Vertreter des Industrieverbands Pflanzenschutz haben anläßlich des Fachgesprächs „Gewässerschutz und Pflanzenbehandlungsmittel" des Bundesgesundheitsamts Ende Mai 1988 dargelegt, daß frühestens Mitte der 90er Jahre Pestizide mit weniger grundwassergefährdenden Eigenschaften zur Verfügung stünden. Ist es nach Auffassung der Bundesregierung somit vor der Neueinführung neuer Mittel auf den Markt nicht angebracht, Mittel, deren grundwassergefährdende Eigenschaften durch die Praxis belegt sind, genannt seien hier nur Atrazin und Chlotoluron, zu verbieten?
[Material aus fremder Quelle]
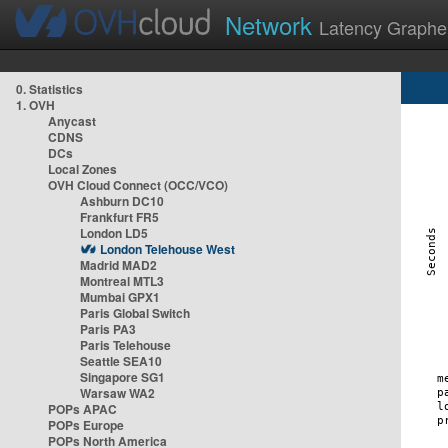
Network
Latency Graphe
0. Statistics
1. OVH
Anycast
CDNS
DCs
Local Zones
OVH Cloud Connect (OCC/VCO)
Ashburn DC10
Frankfurt FR5
London LD5
London Telehouse West
Madrid MAD2
Montreal MTL3
Mumbai GPX1
Paris Global Switch
Paris PA3
Paris Telehouse
Seattle SEA10
Singapore SG1
Warsaw WA2
POPs APAC
POPs Europe
POPs North America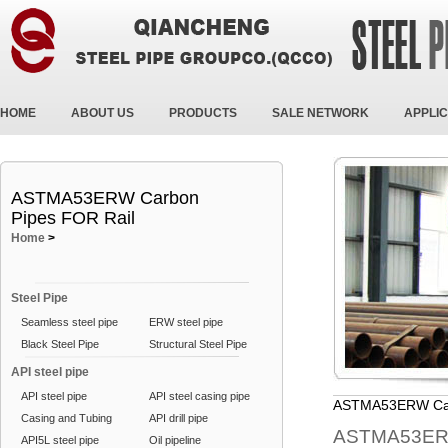
HOME
ABOUT US
PRODUCTS
SALE NETWORK
APPLIC
ASTMA53ERW Carbon
Pipes FOR Rail
Home
>
Steel Pipe
Seamless steel pipe
ERW steel pipe
Black Steel Pipe
Structural Steel Pipe
API steel pipe
API steel pipe
API steel casing pipe
ASTMA53ERW Car
Casing and Tubing
API drill pipe
ASTMA53ERW
API5L steel pipe
Oil pipeline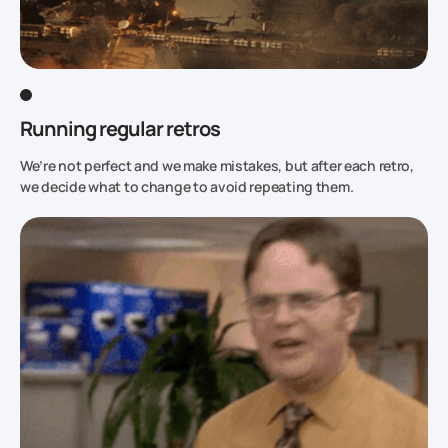
Running regular retros
We’re not perfect and we make mistakes, but after each retro,
we decide what to change to avoid repeating them.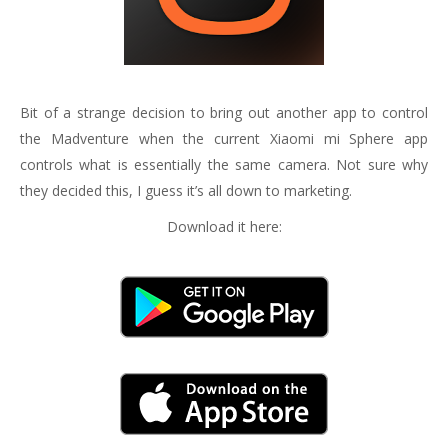
Bit of a strange decision to bring out another app to control
the Madventure when the current Xiaomi mi Sphere app
controls what is essentially the same camera. Not sure why
they decided this, I guess it’s all down to marketing.
Download it here: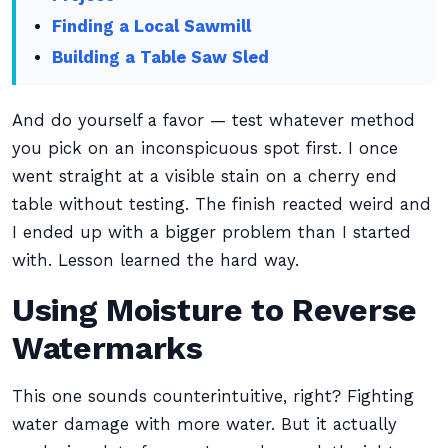
Finding a Local Sawmill
Building a Table Saw Sled
And do yourself a favor — test whatever method
you pick on an inconspicuous spot first. I once
went straight at a visible stain on a cherry end
table without testing. The finish reacted weird and
I ended up with a bigger problem than I started
with. Lesson learned the hard way.
Using Moisture to Reverse
Watermarks
This one sounds counterintuitive, right? Fighting
water damage with more water. But it actually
Auf dem in Frage 29 erwähnten Fachgespräch des Bundesgesundheitsamts trat hinsichtlich der zukünftig gültigen Grenzwerte der Trinkwasserverordnung ein erheblicher Widerspruch zwischen den Vertretern des Bundesumwelt- und Bundesgesundheitsministeriums sowie des Bundesernährungsministeriums auf. Welche der Positionen — Festhalten oder Kippen des Grenzwerts — entspricht der Mehrheitsmeinung der Bundesregierung?
Wer haftet für Schädigungen und/oder Vergiftungen, die durch sachgemäßen, also den Zulassungsbedingungen entsprechenden, Gebrauch von durch die Biologische Bundesanstalt zugelassenen Pestiziden verursacht werden?